# SELECTED EXTRACT
********************

Researchers at Minnesota University discovered that singing “Happy Birthday” or praying before a meal makes you experience food as more flavorful. In their study, recently published in Birthday Cakes Monthly Psychological Science, the researchers told subjects exactly how to unwrap and eat chocolate — and those subjects reported enjoying the treat more than people could just gobble it up however they wanted. BUT THAT’S NOT ALL:
A second experiment using carrots found that the anticipation of eating the vegetable following a ritual improved their taste, with people enjoying them more the longer they waited to eat them.
How about never? If I wait forever to eat carrots, they’ll taste AMAZING!
In the final experiments the researchers showed that watching someone else methodically mix lemonade does not make it taste any better, suggesting that personal involvement is key.

********************

# TASK 1
Return the rows exactly as they appear, from the line containing "family: Asteraceae" through the last of the rows, with both of those lines included.
The rows that come next are unrelated to the study on rituals and food flavor.

********************

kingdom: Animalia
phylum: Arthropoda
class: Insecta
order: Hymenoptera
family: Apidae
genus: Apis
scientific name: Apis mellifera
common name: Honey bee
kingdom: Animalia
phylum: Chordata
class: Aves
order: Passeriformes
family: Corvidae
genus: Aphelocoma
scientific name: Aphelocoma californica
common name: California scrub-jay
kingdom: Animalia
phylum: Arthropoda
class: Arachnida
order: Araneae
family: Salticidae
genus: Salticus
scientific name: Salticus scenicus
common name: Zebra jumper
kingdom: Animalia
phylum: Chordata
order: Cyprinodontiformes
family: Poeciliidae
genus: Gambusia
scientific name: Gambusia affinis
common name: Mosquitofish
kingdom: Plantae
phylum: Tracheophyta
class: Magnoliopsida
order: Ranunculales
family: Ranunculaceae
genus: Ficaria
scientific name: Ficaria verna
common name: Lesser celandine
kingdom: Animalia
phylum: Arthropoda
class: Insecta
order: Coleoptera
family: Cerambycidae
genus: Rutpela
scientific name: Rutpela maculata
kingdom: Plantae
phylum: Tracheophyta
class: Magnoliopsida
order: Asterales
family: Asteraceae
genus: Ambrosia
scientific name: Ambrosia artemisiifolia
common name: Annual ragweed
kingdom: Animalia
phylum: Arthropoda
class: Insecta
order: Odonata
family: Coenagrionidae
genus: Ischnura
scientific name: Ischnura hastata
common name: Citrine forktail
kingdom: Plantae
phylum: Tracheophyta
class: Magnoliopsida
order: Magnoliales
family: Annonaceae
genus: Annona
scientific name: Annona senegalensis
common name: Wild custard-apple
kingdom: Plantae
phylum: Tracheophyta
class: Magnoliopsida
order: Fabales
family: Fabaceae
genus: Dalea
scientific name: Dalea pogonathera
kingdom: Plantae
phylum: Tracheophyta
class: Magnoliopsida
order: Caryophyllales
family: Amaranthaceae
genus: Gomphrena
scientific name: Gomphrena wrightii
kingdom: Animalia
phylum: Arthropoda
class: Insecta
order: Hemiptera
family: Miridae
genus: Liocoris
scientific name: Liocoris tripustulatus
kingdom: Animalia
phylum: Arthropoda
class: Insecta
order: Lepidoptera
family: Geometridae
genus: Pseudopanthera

********************

# TASK 2
In the piece on rituals and food flavor, what drink did subjects watch someone else mix in the final experiments?

# FULL SOLUTION 1
family: Asteraceae
genus: Ambrosia
scientific name: Ambrosia artemisiifolia
common name: Annual ragweed
kingdom: Animalia
phylum: Arthropoda
class: Insecta
order: Odonata
family: Coenagrionidae
genus: Ischnura
scientific name: Ischnura hastata
common name: Citrine forktail
kingdom: Plantae
phylum: Tracheophyta
class: Magnoliopsida
order: Magnoliales
family: Annonaceae
genus: Annona
scientific name: Annona senegalensis
common name: Wild custard-apple
kingdom: Plantae
phylum: Tracheophyta
class: Magnoliopsida
order: Fabales
family: Fabaceae
genus: Dalea
scientific name: Dalea pogonathera
kingdom: Plantae
phylum: Tracheophyta
class: Magnoliopsida
order: Caryophyllales
family: Amaranthaceae
genus: Gomphrena
scientific name: Gomphrena wrightii
kingdom: Animalia
phylum: Arthropoda
class: Insecta
order: Hemiptera
family: Miridae
genus: Liocoris
scientific name: Liocoris tripustulatus
kingdom: Animalia
phylum: Arthropoda
class: Insecta
order: Lepidoptera
family: Geometridae
genus: Pseudopanthera

# FULL SOLUTION 2
Lemonade.